Failfast also helped a lot during zpool import in particular during failovers as FS timeouts from Linux clients where a real problem. In any case, perhaps this implementation is not 100% there yet, but i'd recommond such a feature. Recently the Linux folks added fail-fast support as well, although not for ZFS but that has different reasons.

If people are interested I can lookop the orignal desing of failfast in Solaris and share it.

BIO_NORETRY has nothing to do with timeouts

Harbormaster completed remote builds in B13001: Diff 35696.Nov 24 2017, 5:26 PM

After reading the links and ing.gila_gmail.com's description, it looks like FAILFAST and NORETRY are two different things. FAILFAST will faill all other I/O if one I/O fails. NORETRY will not retry the I/O when the drive tells us to retry the I/O. The ZFS code expects the former semantics, not the NORETRY semantics.

In D13224#275493, @imp wrote:

After reading the links and ing.gila_gmail.com's description, it looks like FAILFAST and NORETRY are two different things.

Yes, I am coming to the same conclusion.

FAILFAST will faill all other I/O if one I/O fails. NORETRY will not retry the I/O when the drive tells us to retry the I/O. The ZFS code expects the former semantics, not the NORETRY semantics.

I do not see where exactly ZFS expects that in a sense that it really relies on FAILFAST semantics and would become broken with NORETRY semantics.
I think that it work just fine with NORETRY.
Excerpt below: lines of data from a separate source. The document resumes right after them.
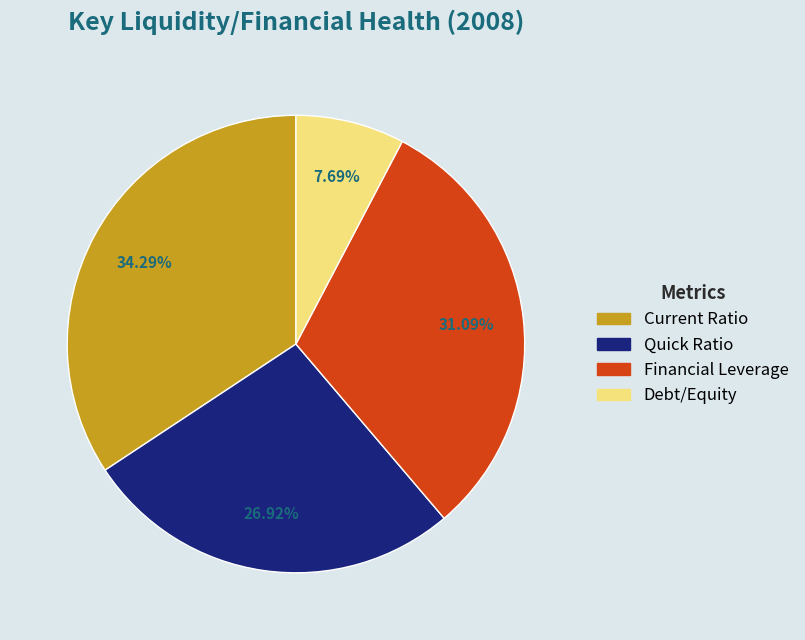

Rank the categories by value from lowest to highest.

Debt/Equity, Quick Ratio, Financial Leverage, Current Ratio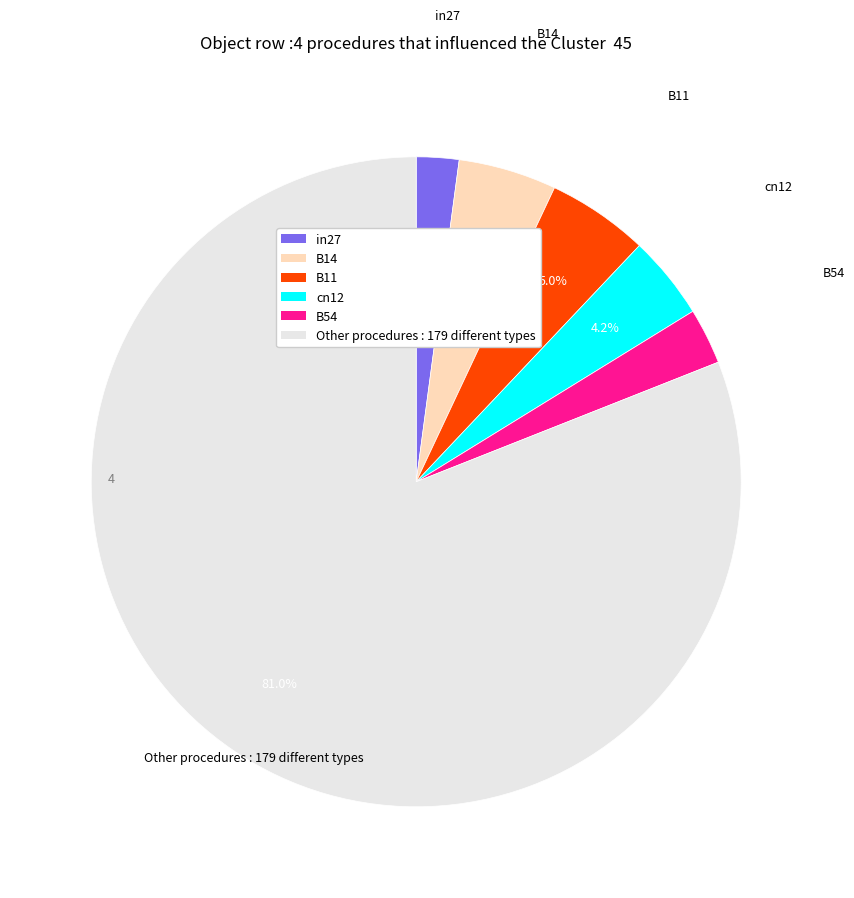

What is the smallest slice in the pie chart?

in27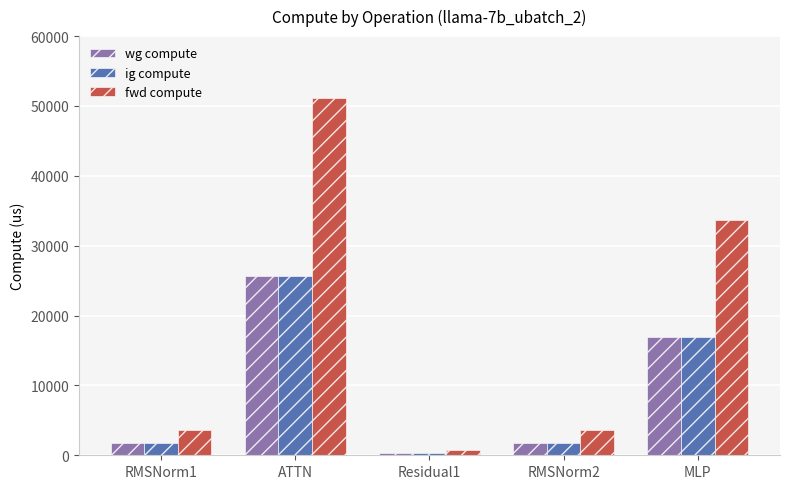

Where does the wg compute series first go above 1816?

RMSNorm1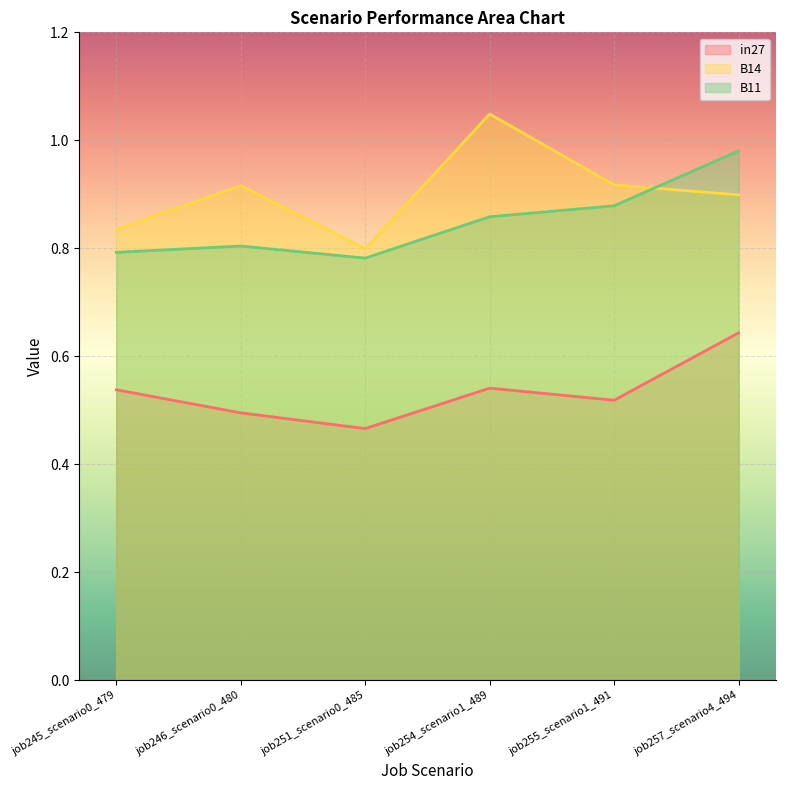

What value does the B11 series have at job254_scenario1_489?

0.9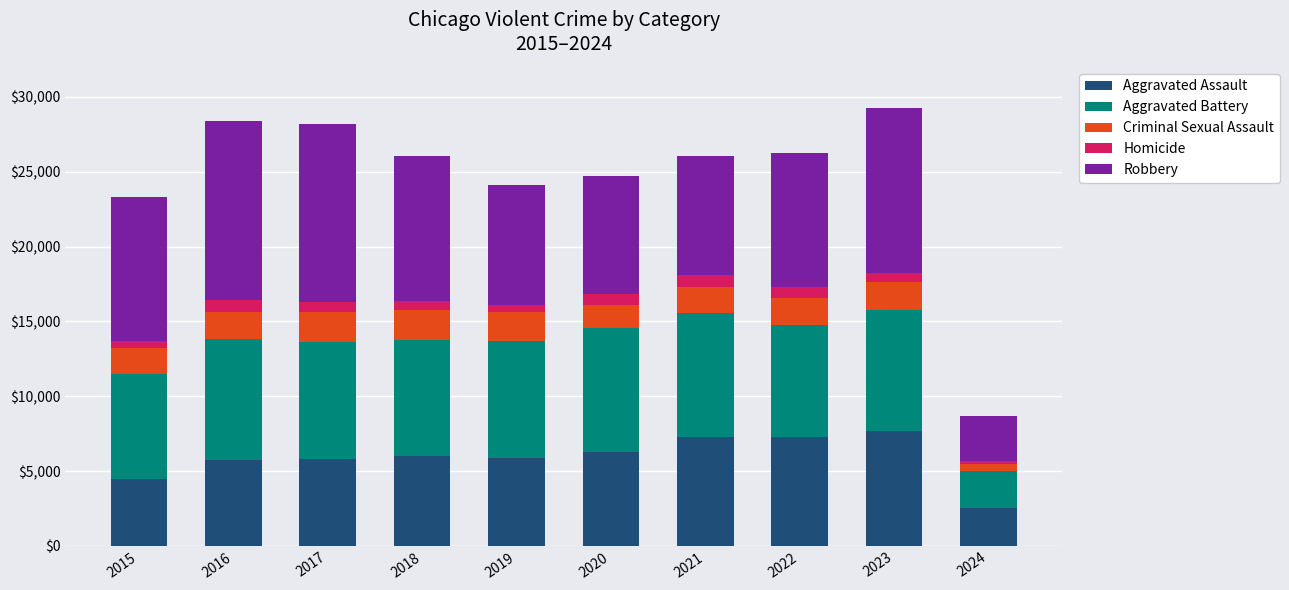

Which category has the lowest value in the Aggravated Assault series?

2024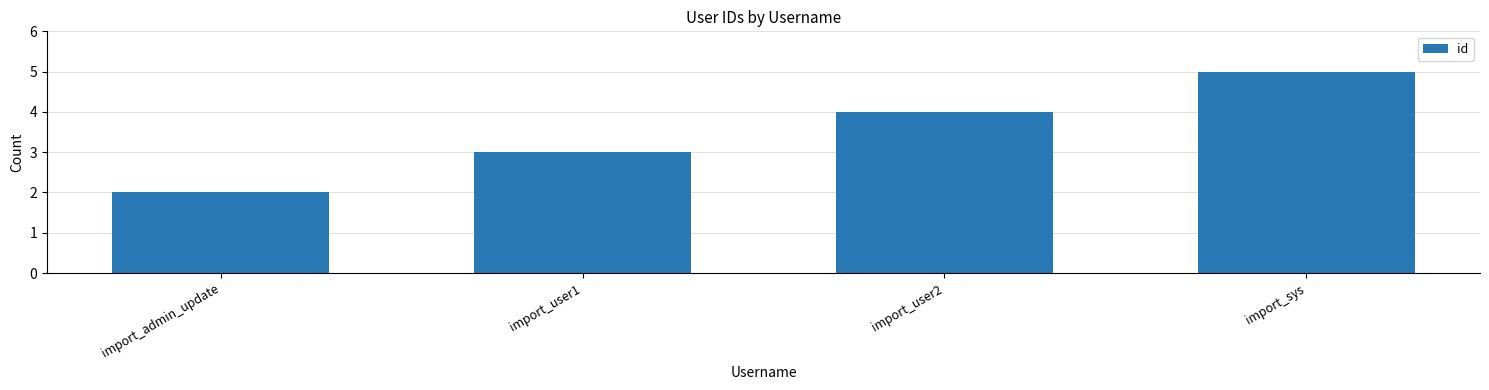

How many bars are there in total?

4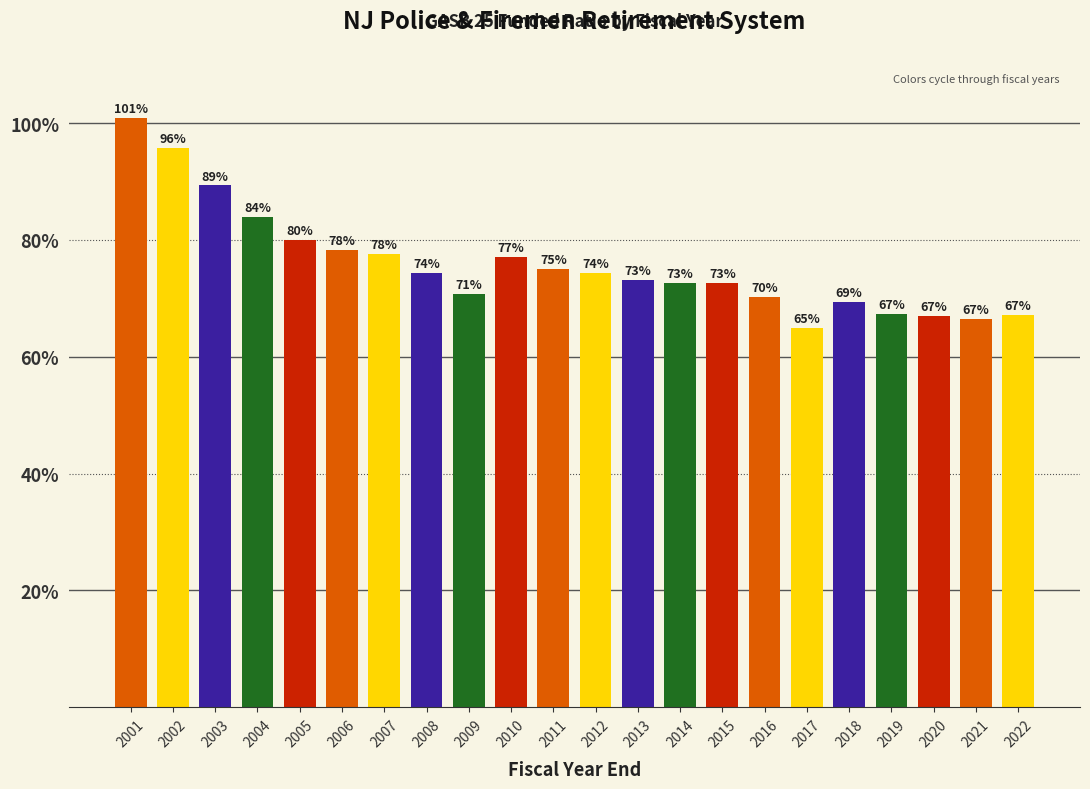

What is the value of the 12th bar from the left?

0.7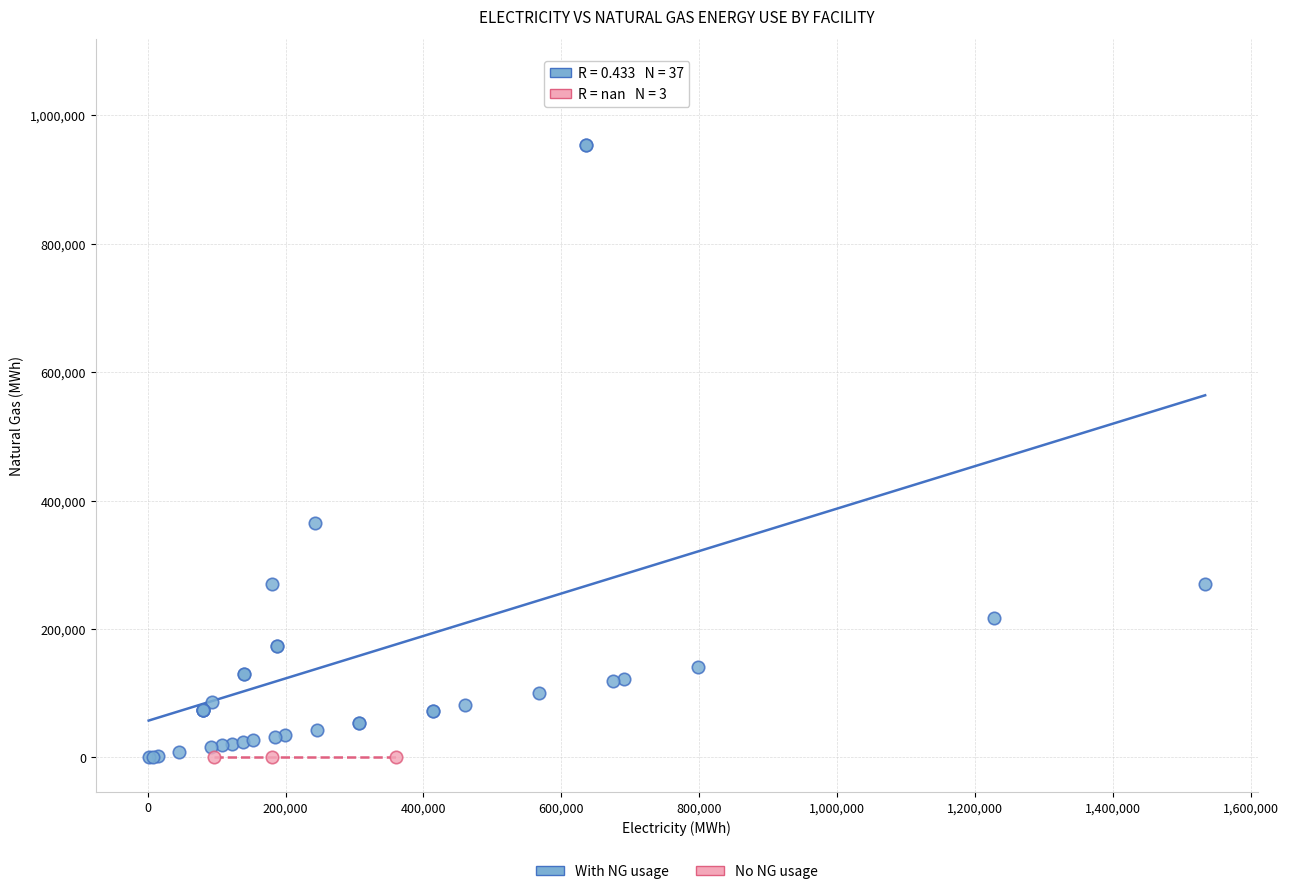

Which series contains the highest Y value?

With NG usage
@ing.gila_gmail.com thank you very much for the explanation! It's both interesting and useful. Much appreciated.

Closing this review as now I see many shortcomings in it.
First, 'NO RETRY' is indeed a too specific name and a too specific instruction comparing to 'FAIL FAST'.
Second, suppressing retries could be a [barely] good enough first approximation for certain class of storage devices (spinning HDDs), but for other device types it might be rather wrong.
Third, the naive implementation didn't take into account things like frozen CAM queues, etc.
Other problems pointed out by reviewers.
So, finally, this change wouldn't fly anyway given the opposition.